We believe the future of the “Bitcoin Dollar” is not just about maintaining a price. It is about ensuring the user’s capital is actually working for them, governed by a transparent community rather than a black-box centralised issuer.

Buck separates the treasury strategy from the token itself and holds assets at the issuer level rather than directly backing the token. How does this separation enhance flexibility, resilience, and long-term sustainability?

This separation is a deliberate choice to ensure Buck functions as a governance token, not a security. Value is managed through the Buck DAO. This structure gives us the best of both worlds: institutional-grade resilience at the issuer level and a community-led ecosystem where the DAO decides on reward distributions.

Buck balances community input via a DAO with foundation and issuer oversight. How did you design this governance structure to drive participation without compromising system stability?

We believe in a “checks and balances” model of governance. Many DAOs fail because they are either too decentralised to be efficient or too centralised to be trustworthy. Buck uses a tiered approach. The DAO gives the community a direct voice in reward distributions and supply decisions, but this is balanced by the Foundation and Issuer’s role in ensuring regulatory compliance and system safety.

This “guided decentralisation” protects everyday users from the risks of governance attacks or irrational voting while still ensuring the community has a tangible economic stake in the system. It is about creating a transparent, participatory environment that does not sacrifice the security and predictability that a savings product requires.

- What you will do -
1. Reproduce the passage on Buck verbatim, beginning at the words "Buck separates the" and stopping after the words "compromising system stability?".
2. Write the next part of the passage on Buck, picking up after its final sentence.
The records that follow the passage on Buck are not needed.

- Given information -

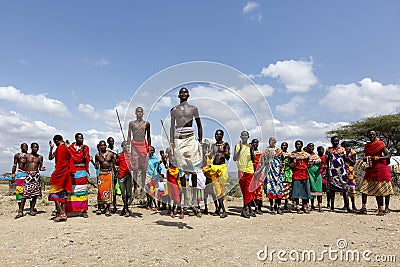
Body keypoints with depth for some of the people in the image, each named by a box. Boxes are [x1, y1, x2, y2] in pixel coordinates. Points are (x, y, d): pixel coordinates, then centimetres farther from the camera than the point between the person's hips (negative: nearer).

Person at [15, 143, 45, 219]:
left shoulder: (40, 157, 11)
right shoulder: (26, 156, 8)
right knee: (25, 193, -9)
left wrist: (41, 169, -6)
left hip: (36, 175, 2)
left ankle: (31, 210, 10)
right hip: (28, 174, -2)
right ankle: (20, 211, -4)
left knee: (35, 194, 1)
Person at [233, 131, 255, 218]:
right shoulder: (237, 146, 6)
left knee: (248, 190, -1)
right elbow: (234, 159, -2)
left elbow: (253, 159, 9)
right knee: (244, 190, 1)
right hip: (241, 170, -1)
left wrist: (252, 151, -8)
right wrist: (240, 149, -13)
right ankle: (249, 209, 11)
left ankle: (244, 209, 7)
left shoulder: (250, 147, 10)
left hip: (250, 170, 1)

- Results of the exercise -
1.
Buck separates the treasury strategy from the token itself and holds assets at the issuer level rather than directly backing the token. How does this separation enhance flexibility, resilience, and long-term sustainability?

This separation is a deliberate choice to ensure Buck functions as a governance token, not a security. Value is managed through the Buck DAO. This structure gives us the best of both worlds: institutional-grade resilience at the issuer level and a community-led ecosystem where the DAO decides on reward distributions.

Buck balances community input via a DAO with foundation and issuer oversight. How did you design this governance structure to drive participation without compromising system stability?

2.
Buck rewards accrue in real time, but distributions occur monthly and require governance approval. How should users understand the difference between economic performance tracking and actual reward distribution?

The best way to think about it is like a high-yield savings account or a corporate dividend. The “accrual” you see in your dashboard is a real-time reflection of the economic value being generated by the treasury’s STRC holdings. It is transparency in action. You can see your rewards growing minute-by-minute.

The “distribution” is the formal event where that value is realised and moved to your wallet. By moving to a monthly distribution cycle governed by a DAO vote, we introduce a layer of professional oversight and institutional-grade accounting. This ensures that every reward paid out is verified and sustainable, providing a level of “financial discipline” that is often missing in the “move fast and break things” world of crypto.

Buck’s initial focus is EEA retail users under MiCA. How did regulatory clarity in Europe shape the product’s structure? Given recent developments in US stablecoin regulations, do you see a future for Buck or SavingsCoins’ offerings?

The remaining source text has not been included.